Lavoro flessibile al porto di Trieste. Ora i camalli manovrano i treni

Esperimento con sette dipendenti dell’agenzia Alpt. Il presidente Mariani: «Così affrontiamo i picchi di attività»
Piercarlo Fiumanò

Il lavoro flessibile entra nel porto di Trieste. L’esperimento è partito già nei mesi scorsi, ma è da qualche giorno che sette giovani lavoratori dell’Agenzia per il lavoro portuale di Trieste (ex articolo 17 della legge sui porti) presieduta da Francesco Mariani, dopo avere superato un duro corso di formazione durato mesi, stanno coprendo le esigenze di Adriafer, società dell’Authority diventata impresa ferroviaria. Un caso eccezionale che potrebbe però aprire la strada a nuovi modelli di relazioni sul lavoro e non solo nel porto di Trieste.

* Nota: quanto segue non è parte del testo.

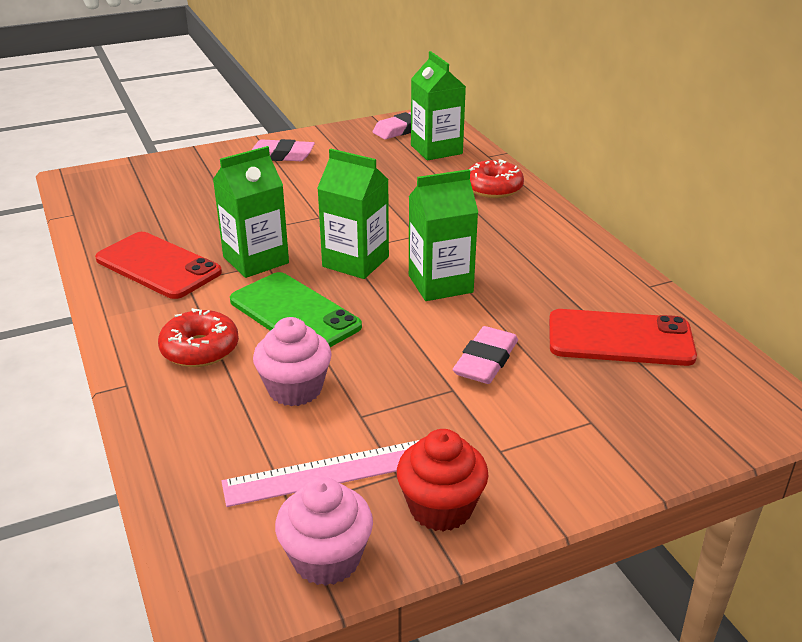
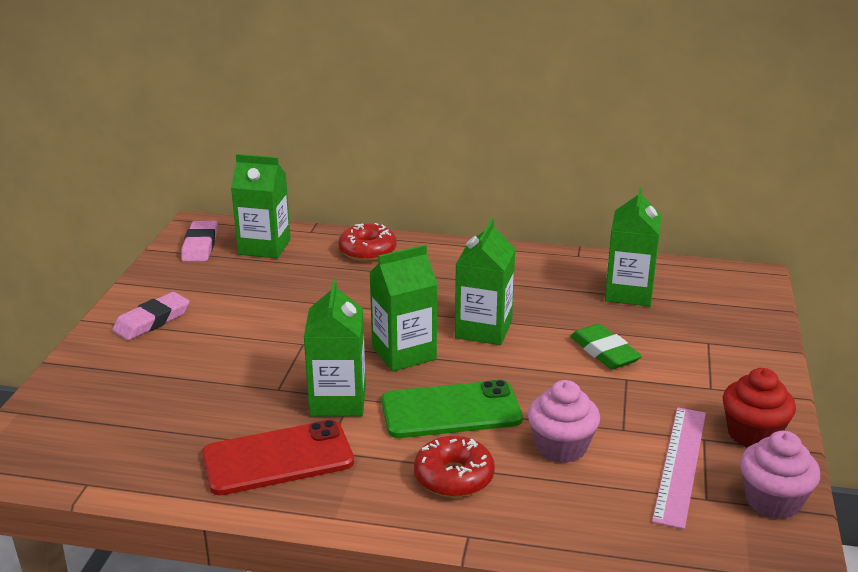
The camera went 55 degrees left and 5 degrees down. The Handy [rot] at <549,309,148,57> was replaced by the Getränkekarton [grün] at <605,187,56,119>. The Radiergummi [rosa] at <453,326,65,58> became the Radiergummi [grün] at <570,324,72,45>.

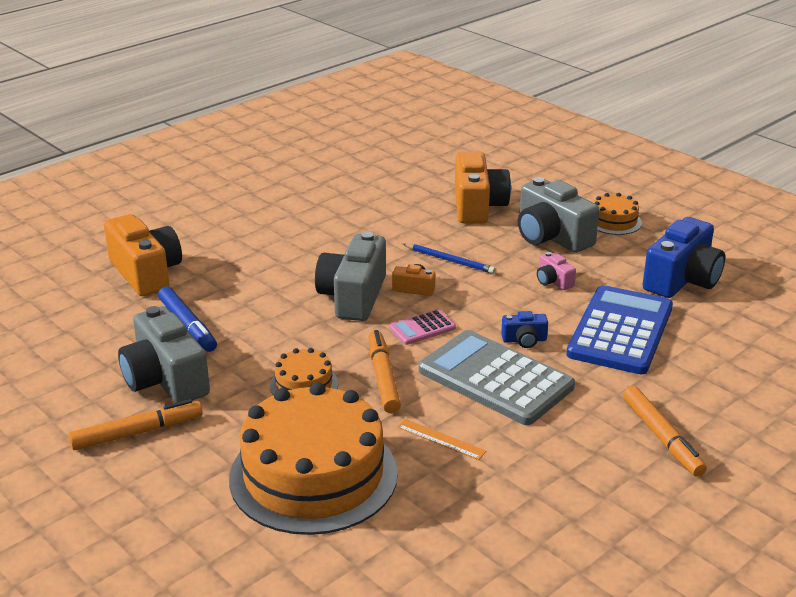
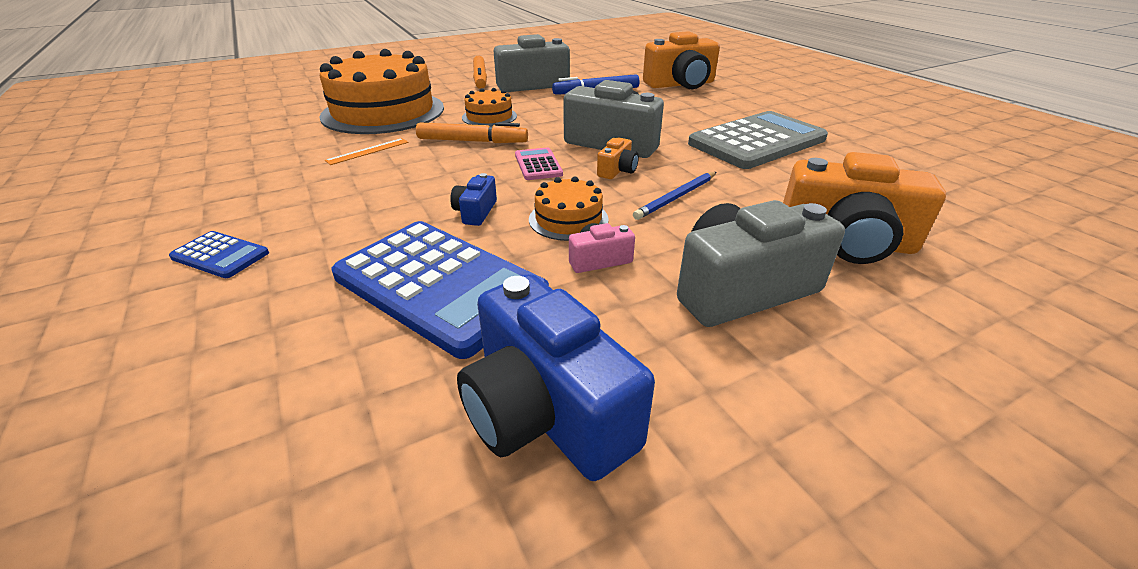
The camera went 105 degrees right and 5 degrees up. The Kuchen [orange] moved from <593,193,49,42> to <529,177,80,64>. The Taschenrechner [grau] moved from <419,330,156,95> to <688,111,140,58>. The Filzstift [orange] at <623,386,84,91> was replaced by the Taschenrechner [blau] at <169,231,100,47>.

Eccezioni ci sono già state come nel caso dei portuali genovesi impegnati nello smantellamento della Concordia. Ma nello stesso porto di Genova, guidato dalla compagnia portuale Culmv che è la più grande in Italia, non sono mai state consentite deroghe al lavoro portuale tradizionale anche in presenza di una forte richiesta di gruisti: «Forniamo personale per i picchi di lavoro. Garantiamo la presenza di lavoratori specializzati (due sono laureati) e già formati in grado di svolgere più mansioni. Il porto non è un’industria e l’attività dello scalo è condizionata dal meteo e dall’instabilità geopolitica come sta accadendo in questi giorni a causa della crisi nel Mar Rosso che sta ritardando l’arrivo delle navi costrette a circumnavigare l’Africa. In questo modo riusciamo ad affrontare in modo flessibile i momenti di picco del lavoro. L’Agenzia sta aggiungendo mansioni e professionalità in più», sottolinea Mariani.

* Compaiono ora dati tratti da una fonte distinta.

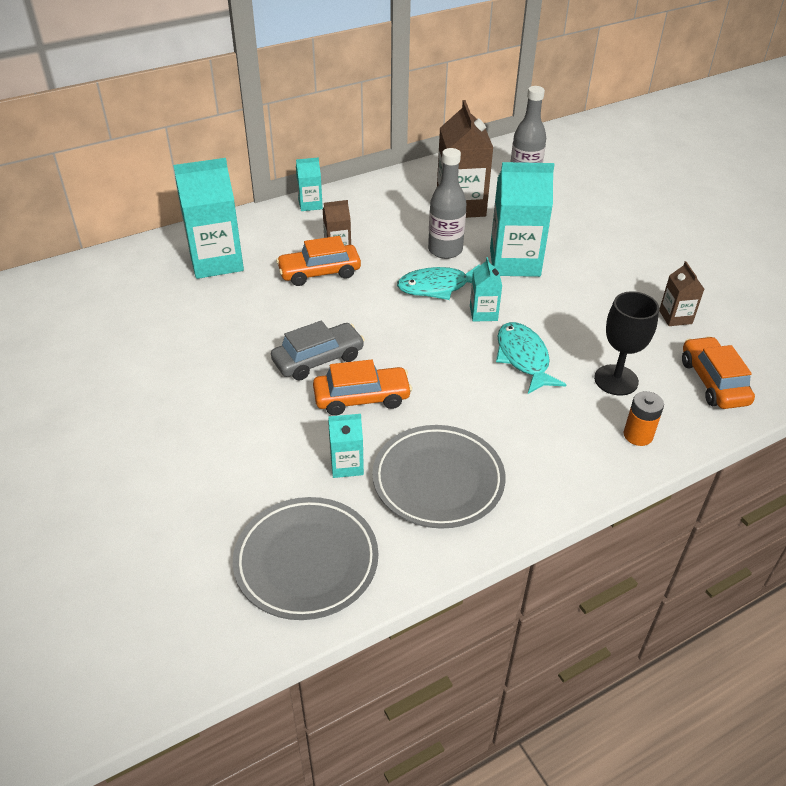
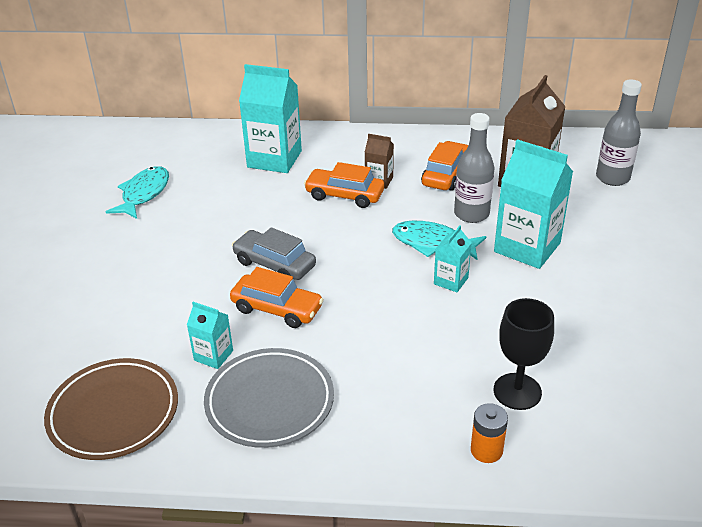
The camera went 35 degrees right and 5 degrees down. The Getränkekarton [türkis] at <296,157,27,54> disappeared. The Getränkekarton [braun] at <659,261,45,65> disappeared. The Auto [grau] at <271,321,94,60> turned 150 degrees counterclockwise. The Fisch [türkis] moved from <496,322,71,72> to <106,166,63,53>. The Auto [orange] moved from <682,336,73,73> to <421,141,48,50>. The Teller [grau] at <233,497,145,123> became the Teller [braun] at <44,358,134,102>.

La novità trova fondamento nell’accordo di secondo livello di Adriafer (siglato da Filt Cgil, Fit Cisl, Uiltrasporti, Usb e Ugl) società controllata interamente dall’Autorità di sistema portuale che gestisce il servizio di manovra portuale a Trieste e ha di recente adottato e applicato il contratto dei portuali. Sul campo sono entrati quindi giovani “camalli” già formati dotati anche delle necessarie competenze per fare i manovratori: formazione di treni, gestione degli scambi e altri interventi in coordinamento con i macchinisti. L’iniziativa è stata definita «molto positiva» dal dg dell’Associazione Nazionale Compagnie Imprese Portuali Gaudenzio Parenti, che in una conversazione con Shipping Italy ne auspica un’estensione su scala nazionale: «Certo il contesto di Trieste è l’ideale per trovare gli equilibri giusti grazie alla presenza di persone di grande esperienza e capacità quali Zeno D’Agostino, presidente dell’Authority e Franco Mariani, che guida l’Alpt». «Sicuramente ci sono aspetti da approfondire, a partire da quelli contrattuali e salariali, ma la nostra posizione è positiva», commenta Amedeo D’Alessio, della segreteria Filt-Cgil.

L’attività di Adriafer, che ha circa 130 dipendenti con una età media di 34 anni, è strettamente integrata al lavoro portuale, così come ai ritmi del terminalisti. «Abbiamo sempre creduto che i lavoratori ex art. 17 legge 84/94 rappresentino la professionalità imprescindibile per dare continuità alle attività portuali: un insieme di orgoglio portuale e resistenza alla fatica e alle intemperie e contemporaneamente con quel contenuto di intelligenza, capacità e professionalità che hanno consentito a 7 lavoratori su 9 di superare prove di selezione psico-fisiche complesse, alla conoscenza teorica e pratica della movimentazione ferroviaria» si legge in una nota di Usb.